Work task
Write the records out exactly as shown. No pictures.

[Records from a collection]
..........

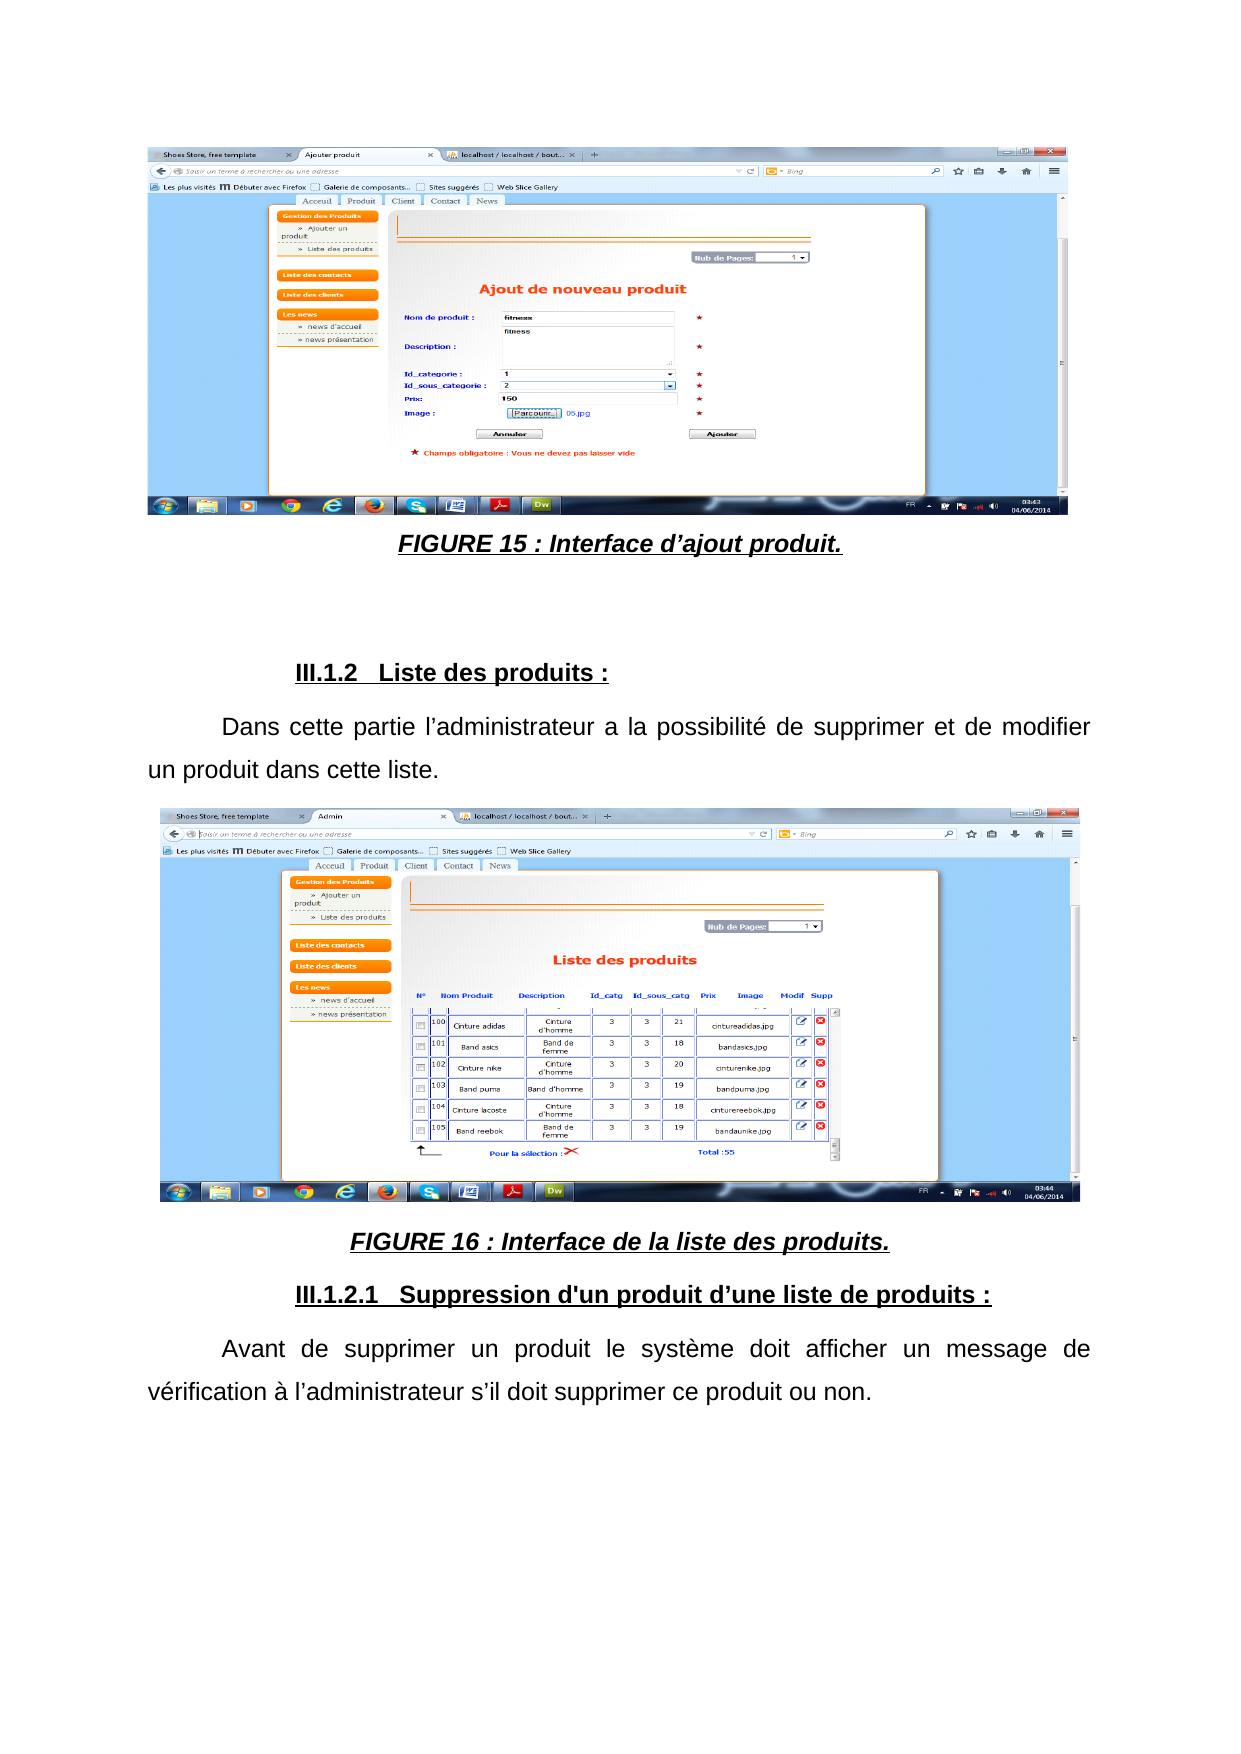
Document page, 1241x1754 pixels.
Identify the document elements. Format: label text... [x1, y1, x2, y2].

text FIGURE 15 : Interface d’ajout produit. [148, 529, 1093, 557]
picture [160, 808, 1081, 1202]
text Avant de supprimer un produit le système doit afficher un message de vérification à l’administrateur s’il doit supprimer ce produit ou non. [148, 1334, 1093, 1406]
text III.1.2 Liste des produits : [221, 658, 1093, 687]
text Dans cette partie l’administrateur a la possibilité de supprimer et de modifier un produit dans cette liste. [148, 712, 1093, 783]
text III.1.2.1 Suppression d'un produit d’une liste de produits : [221, 1280, 1093, 1309]
text FIGURE 16 : Interface de la liste des produits. [148, 808, 1093, 1256]
picture [147, 147, 1068, 515]
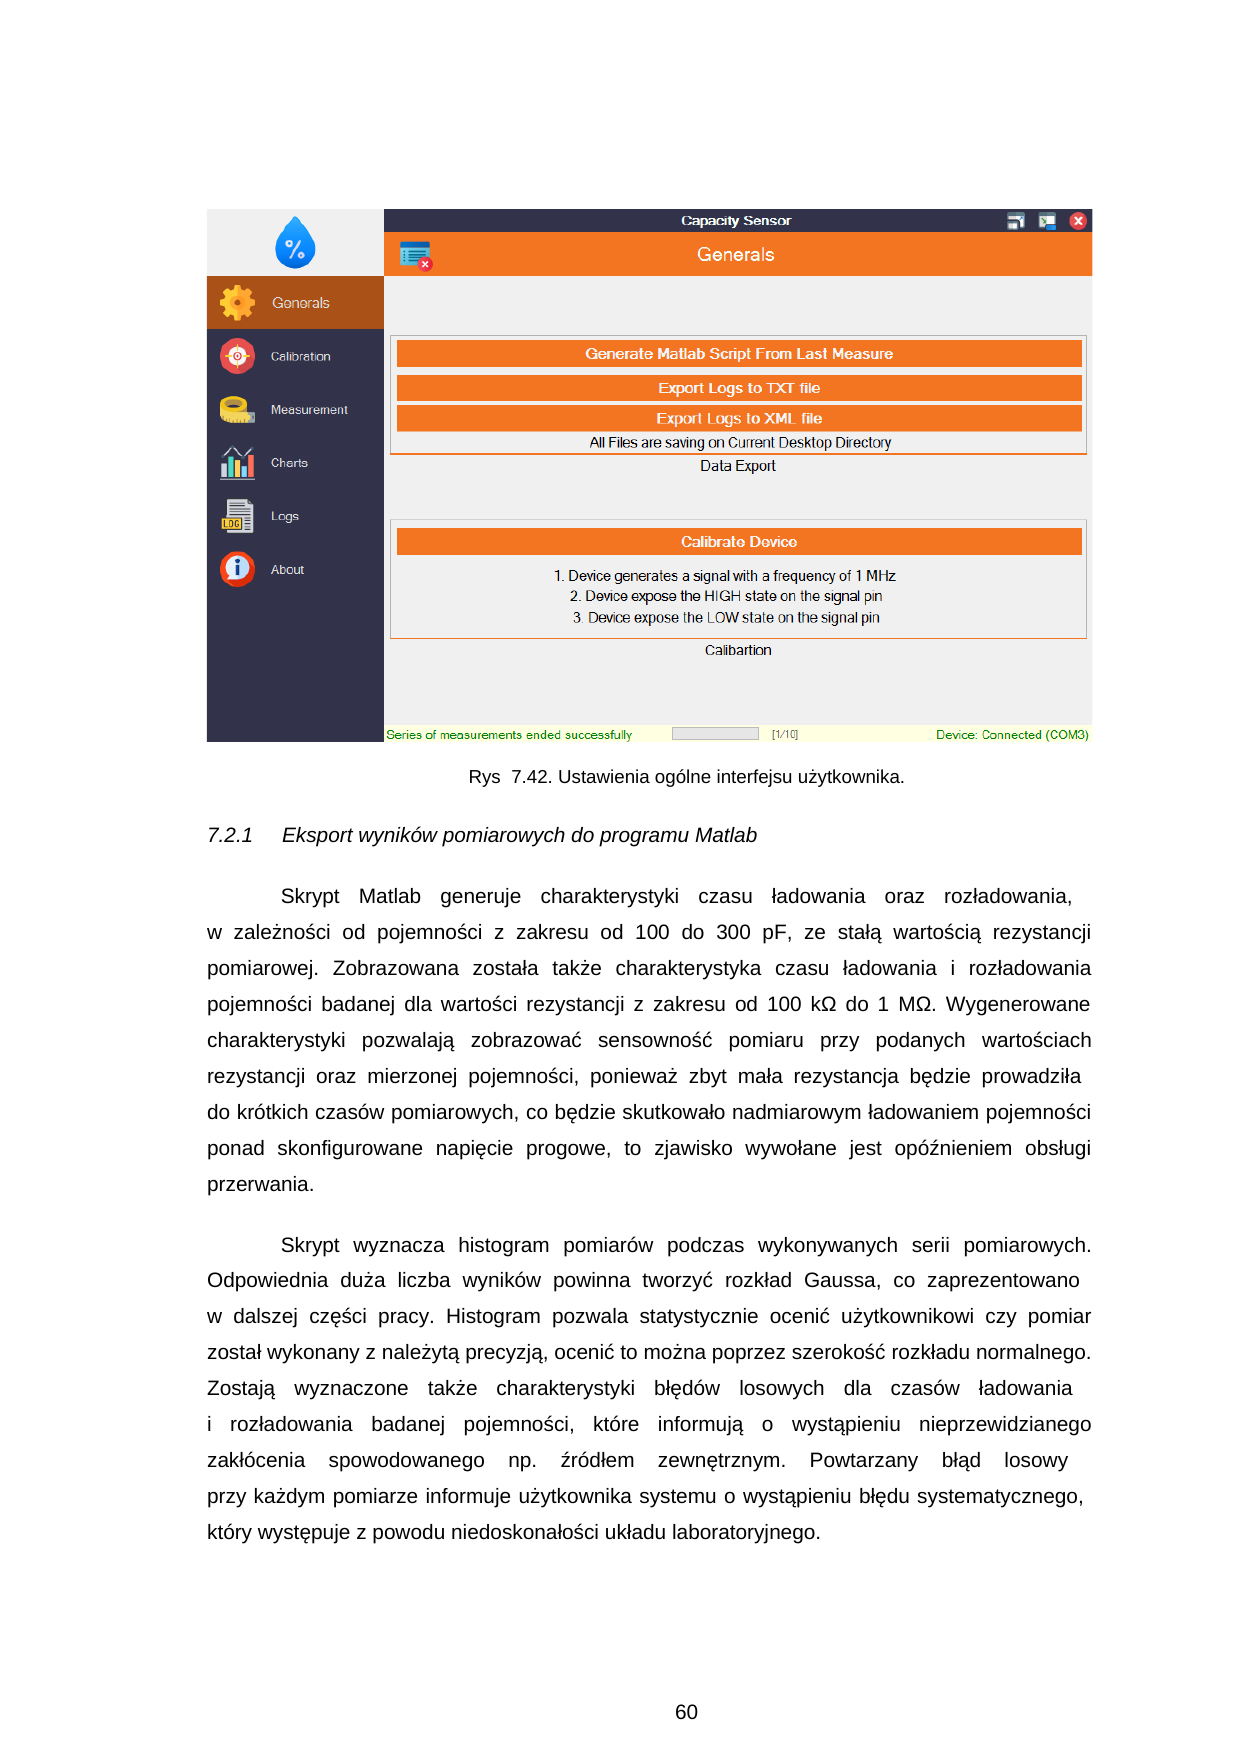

..........

Reply to the exercise
Document page, 1241x1754 pixels.
Identify the document elements. Format: label text... [x1, y1, x2, y2].

text FIGURE 15 : Interface d’ajout produit. [148, 529, 1093, 557]
picture [160, 808, 1081, 1202]
text Avant de supprimer un produit le système doit afficher un message de vérification à l’administrateur s’il doit supprimer ce produit ou non. [148, 1334, 1093, 1406]
text III.1.2 Liste des produits : [221, 658, 1093, 687]
text Dans cette partie l’administrateur a la possibilité de supprimer et de modifier un produit dans cette liste. [148, 712, 1093, 783]
text III.1.2.1 Suppression d'un produit d’une liste de produits : [221, 1280, 1093, 1309]
text FIGURE 16 : Interface de la liste des produits. [148, 808, 1093, 1256]
picture [147, 147, 1068, 515]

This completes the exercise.